Another point worth clearing out: I really think TM1 is not a very good choice for OLAP reporting engine. On a decent data volumes, of course, millions of rows will be fast as lightning ;) Let me explain why.
There’s a fundamental difference choice you take when you’re building an OLAP engine: you decide whether it will be bulk updated or data will be inserted real-time. Consequences are substantial, you either optimize system for faster reads or inserts.
TM1 was designed for data input and calculations, so it lacks the main ‘read-only’ system optimization: robust aggregates.
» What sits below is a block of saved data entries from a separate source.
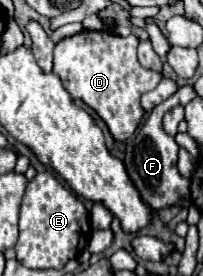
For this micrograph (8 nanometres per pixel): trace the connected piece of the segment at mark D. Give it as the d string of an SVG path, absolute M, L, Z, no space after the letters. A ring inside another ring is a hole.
M80 31L54 45L54 73L66 79L64 87L72 99L82 99L104 119L116 141L126 141L134 135L146 113L140 97L162 79L162 75L140 67L136 57L138 43L136 35L120 37L108 31Z

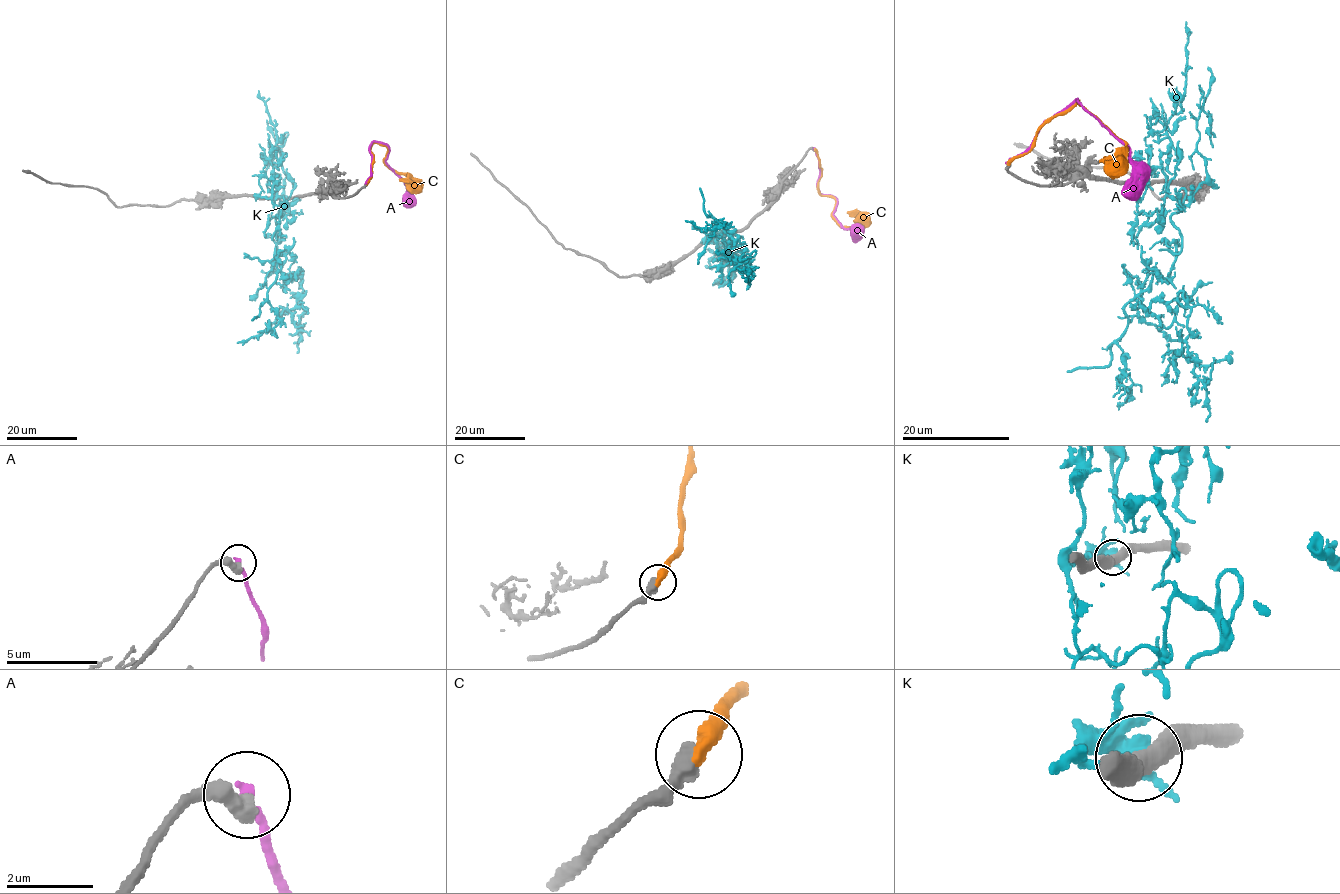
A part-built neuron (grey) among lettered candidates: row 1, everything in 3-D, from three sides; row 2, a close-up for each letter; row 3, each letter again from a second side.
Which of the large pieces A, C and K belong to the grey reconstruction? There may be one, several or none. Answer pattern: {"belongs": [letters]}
{"belongs": ["C"]}

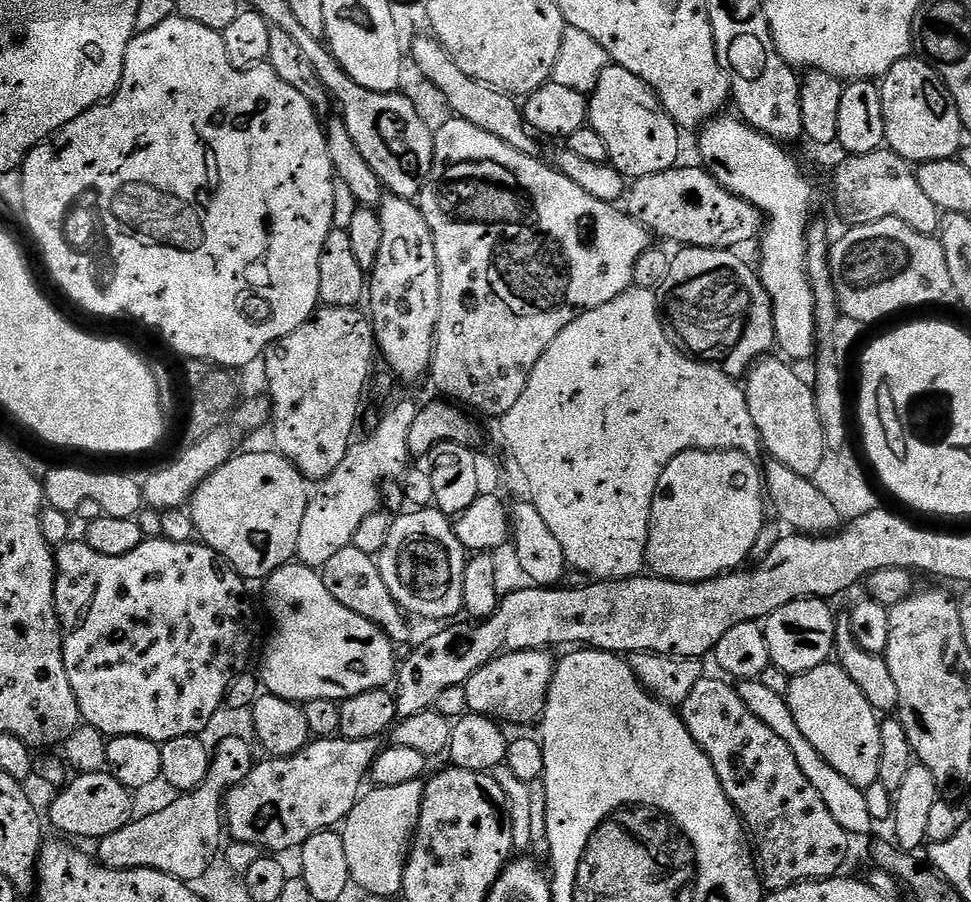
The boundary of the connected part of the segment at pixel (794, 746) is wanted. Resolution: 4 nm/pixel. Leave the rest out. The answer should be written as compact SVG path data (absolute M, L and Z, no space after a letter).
M743 680L737 685L736 689L739 697L742 698L742 702L746 703L747 709L752 714L757 715L762 722L766 723L766 726L770 727L770 730L773 730L774 734L778 735L778 738L782 738L786 742L786 746L790 748L791 753L794 754L794 758L797 759L798 766L802 769L802 774L810 780L810 784L814 786L814 790L822 795L822 800L826 803L826 808L830 810L834 820L850 836L862 836L870 830L873 831L875 824L873 818L870 817L870 810L867 809L863 789L854 786L848 778L843 778L842 774L834 770L818 754L818 750L815 750L814 746L807 741L806 736L802 734L802 730L799 729L794 719L794 714L790 713L787 699L780 694L772 693L771 689L767 689L759 680Z

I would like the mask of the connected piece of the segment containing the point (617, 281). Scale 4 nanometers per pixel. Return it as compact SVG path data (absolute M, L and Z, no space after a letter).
M451 118L439 129L435 129L436 145L434 146L434 162L428 183L418 197L418 203L430 230L434 234L434 250L438 258L440 271L440 317L436 331L436 345L432 351L432 367L430 380L449 401L471 410L473 413L485 412L488 416L504 417L522 398L522 390L526 390L532 367L546 354L550 342L570 326L584 312L594 310L598 306L606 306L606 302L614 302L618 294L633 287L632 275L634 262L642 258L642 254L650 246L650 233L642 227L627 211L616 204L607 204L582 190L570 178L560 173L560 169L551 163L543 164L543 159L522 154L522 150L514 150L502 138L494 138L494 134L486 134L486 130L478 130L470 122L459 118Z

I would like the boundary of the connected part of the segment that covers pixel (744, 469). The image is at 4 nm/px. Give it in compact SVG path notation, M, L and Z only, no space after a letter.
M691 448L682 454L678 454L678 458L674 458L670 462L670 466L666 466L666 470L662 470L662 478L658 478L658 490L656 497L652 503L652 521L650 522L650 530L648 531L648 558L647 567L650 569L651 575L661 576L663 580L681 580L682 582L702 582L703 580L713 580L716 576L723 576L726 572L735 572L741 567L740 564L748 555L753 555L756 543L758 542L758 534L763 530L766 523L764 517L764 504L766 508L766 481L762 475L761 465L747 456L744 452L735 452L734 450L702 450L701 448Z

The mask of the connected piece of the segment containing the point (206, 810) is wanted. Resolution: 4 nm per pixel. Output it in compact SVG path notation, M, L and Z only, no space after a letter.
M243 735L226 737L217 747L213 749L210 770L207 772L206 780L202 786L192 792L180 794L176 802L172 803L163 812L151 814L146 818L133 821L113 834L106 835L101 839L96 848L96 858L106 868L116 871L118 869L152 868L160 873L170 874L187 884L197 883L210 868L215 856L219 855L222 843L222 832L224 836L224 801L227 791L238 784L243 783L254 765L252 748L243 740Z

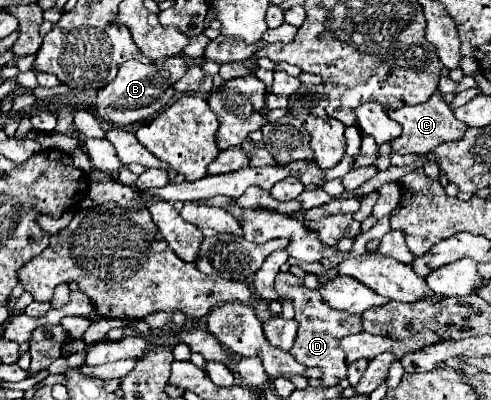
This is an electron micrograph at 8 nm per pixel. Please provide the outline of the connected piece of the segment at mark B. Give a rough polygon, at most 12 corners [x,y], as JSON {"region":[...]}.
{"region":[[185,57],[123,63],[97,93],[97,117],[153,119],[175,95]]}

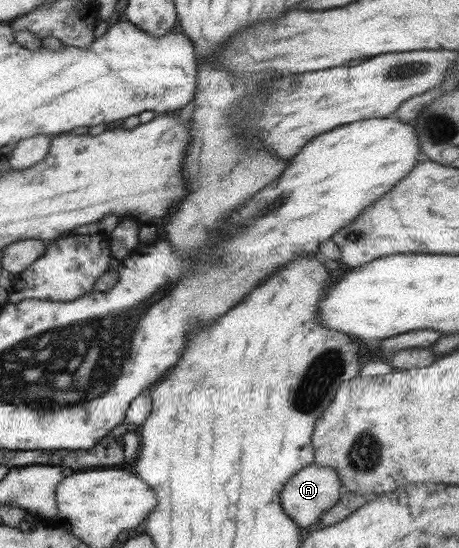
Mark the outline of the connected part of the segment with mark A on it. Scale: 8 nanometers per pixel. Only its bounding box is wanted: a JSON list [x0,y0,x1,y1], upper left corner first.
[279,464,341,531]

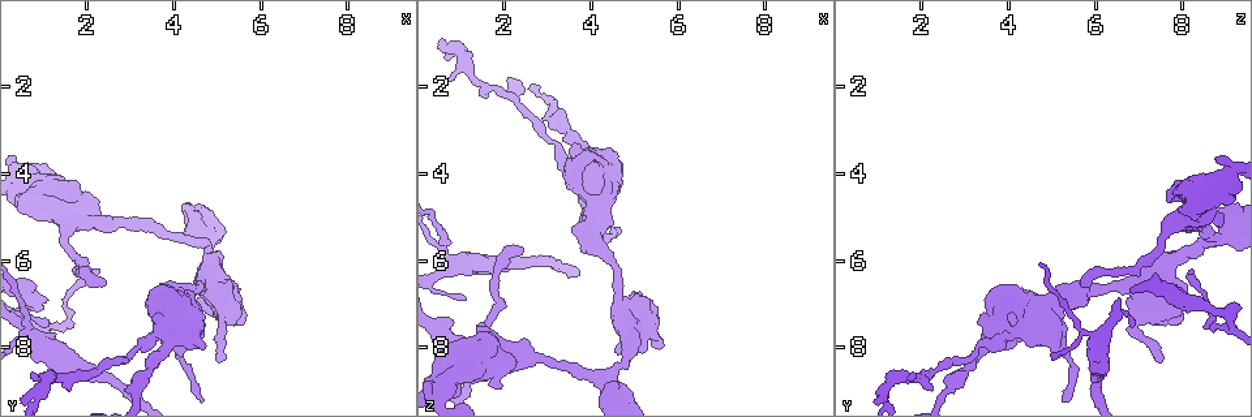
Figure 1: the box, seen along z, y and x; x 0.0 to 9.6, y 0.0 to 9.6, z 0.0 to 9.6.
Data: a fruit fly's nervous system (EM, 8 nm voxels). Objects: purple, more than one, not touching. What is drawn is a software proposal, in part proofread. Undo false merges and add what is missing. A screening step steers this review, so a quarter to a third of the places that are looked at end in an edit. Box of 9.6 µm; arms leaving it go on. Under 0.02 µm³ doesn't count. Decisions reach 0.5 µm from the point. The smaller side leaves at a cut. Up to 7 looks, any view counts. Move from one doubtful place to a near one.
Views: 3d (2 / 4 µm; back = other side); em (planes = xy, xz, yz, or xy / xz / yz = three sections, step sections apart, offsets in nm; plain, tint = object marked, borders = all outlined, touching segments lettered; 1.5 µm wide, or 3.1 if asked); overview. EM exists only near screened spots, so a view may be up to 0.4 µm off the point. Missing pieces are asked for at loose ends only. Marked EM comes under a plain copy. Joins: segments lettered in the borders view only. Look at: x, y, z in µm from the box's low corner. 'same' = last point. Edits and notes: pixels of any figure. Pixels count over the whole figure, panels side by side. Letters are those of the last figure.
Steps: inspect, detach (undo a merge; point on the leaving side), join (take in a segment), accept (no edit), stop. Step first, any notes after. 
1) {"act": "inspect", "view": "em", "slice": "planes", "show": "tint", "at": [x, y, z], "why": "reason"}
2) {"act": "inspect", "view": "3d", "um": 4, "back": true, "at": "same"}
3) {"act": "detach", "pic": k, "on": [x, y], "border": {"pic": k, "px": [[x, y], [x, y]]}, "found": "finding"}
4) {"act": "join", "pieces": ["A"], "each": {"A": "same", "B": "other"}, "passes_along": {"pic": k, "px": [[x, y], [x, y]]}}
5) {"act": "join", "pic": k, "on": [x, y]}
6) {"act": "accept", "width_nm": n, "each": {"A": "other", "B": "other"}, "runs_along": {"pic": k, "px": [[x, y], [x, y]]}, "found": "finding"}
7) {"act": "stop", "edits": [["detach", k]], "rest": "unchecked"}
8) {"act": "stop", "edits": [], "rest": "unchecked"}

{"act": "inspect", "view": "em", "slice": "planes", "show": "borders", "at": [3.70, 7.95, 4.45], "why": "free end"}

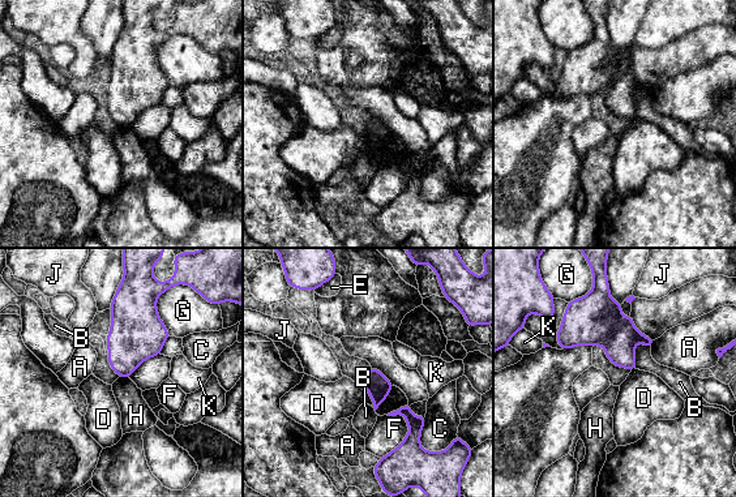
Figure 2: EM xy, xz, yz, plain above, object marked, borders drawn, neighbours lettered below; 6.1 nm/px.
{"act": "accept", "each": {"A": "other", "B": "other", "C": "other", "D": "other", "E": "other", "F": "other", "G": "other", "H": "other", "J": "other", "K": "other"}, "found": "none of them fits"}

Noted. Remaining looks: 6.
{"act": "inspect", "view": "em", "slice": "xz", "step": 8, "show": "tint", "at": [4.10, 5.45, 8.60], "why": "three arms meet"}

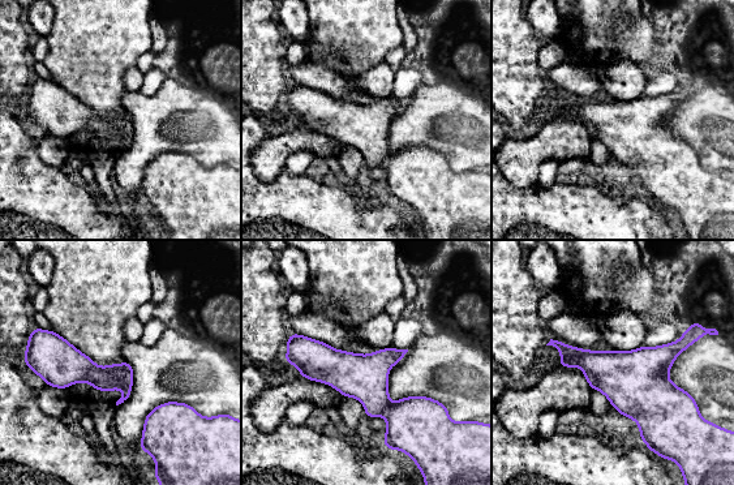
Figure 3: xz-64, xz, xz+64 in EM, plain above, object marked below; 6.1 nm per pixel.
{"act": "inspect", "view": "em", "slice": "xz", "step": 8, "show": "borders", "at": "same", "why": "what lies round it"}

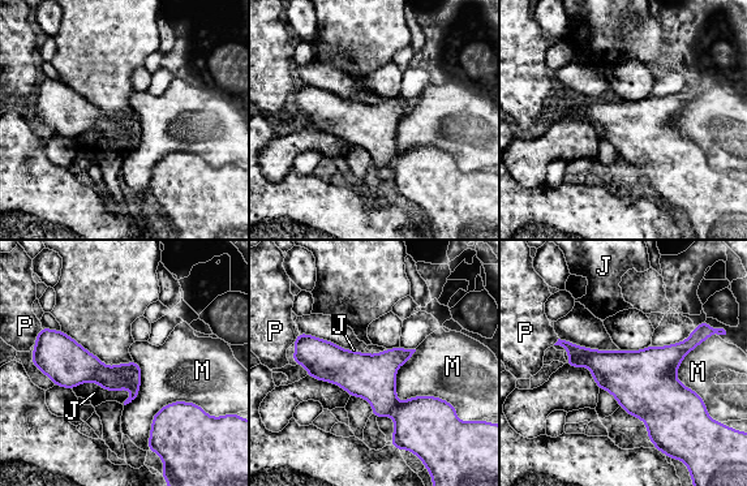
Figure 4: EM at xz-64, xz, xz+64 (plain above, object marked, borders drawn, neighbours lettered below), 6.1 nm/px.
{"act": "accept", "width_nm": 160, "each": {"J": "other", "M": "other", "P": "other"}, "border": {"pic": 4, "px": [[415, 349], [396, 399], [454, 408]]}, "found": "continuous, no second neuron"}

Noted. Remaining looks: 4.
{"act": "inspect", "view": "em", "slice": "planes", "show": "borders", "at": [4.95, 8.30, 7.45], "why": "branch stops here"}

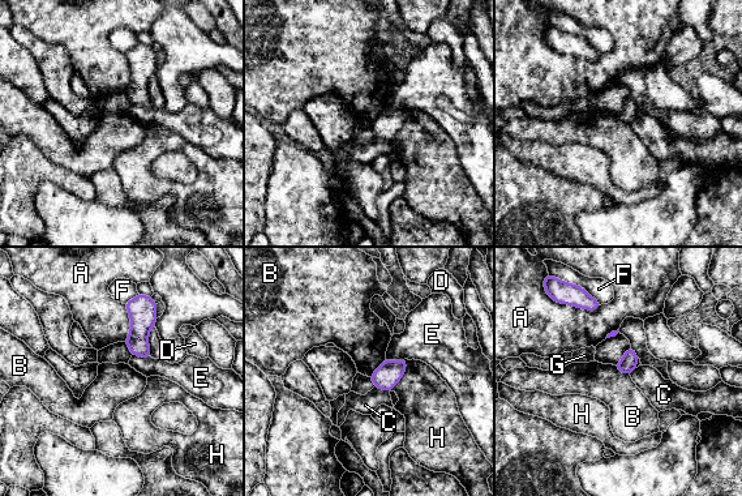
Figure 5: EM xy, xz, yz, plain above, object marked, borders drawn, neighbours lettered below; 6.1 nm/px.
{"act": "accept", "each": {"A": "other", "B": "other", "C": "other", "D": "other", "E": "other", "F": "other", "G": "other", "H": "other"}, "border": {"pic": 5, "px": [[385, 359], [370, 377]]}, "found": "no lettered segment goes on from it"}

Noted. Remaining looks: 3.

Aggregates are a common solution to performance issues that rise up when you ask “So how many socks did we sell last year” on dataset of billion rows. You can either try to walk through all detail records and count socks, or you can store an answer beforehand, creating a so-called aggregate view (products,years). Moreover this aggregate view can be used to answer question like ‘How were our sales at all last year’, since this view is way smaller than original data. But to do so, system must be ‘hierarchy-aware’, which is to know that you can calculate all product sales by omitting product dimension from (products,years) view. This property is sometimes called aggregate navigation. This all boils down to cube lattices that i like dearly. Working with such lattices was my PhD topic )
All read-optimized OLAP engines are built around this concept:
Each of these engines has a lot of optimizations in query rewriting. aimed on optimal aggregates usage.
As a side note: so does Oracle with materialized views and dimensions concept and IBM MQ with cube views )
But there’s no such thing in TM1. There are stargate views, which simply store the opened view and it’s very unclear how good is query-rewriting afterwards. At least nobody I talked with knows anything about that and my tests didn’t show good results.
Generally, TM1 projects were all about planning, which doesn’t involve billions of rows, so performance questions didn’t come up often.
TM1 loads both data and dimension at the same speed of 30k records per second (it depends on record size, but we couldn’t raise it much higher) in one CPU thread (say hello to Transformer). I’ve loaded data ten times faster in Oracle Essbase and it’s not the maximum you can reach.
30k\s is actually not bad enough, but inability to scale up is very bad.
IBM positions TM1 as reporting-OLAP server as well as foundation for planning products, which, I think, is a bit inaccurate. I’ve tried to sum up my concerns, feel free to comment on your experiences.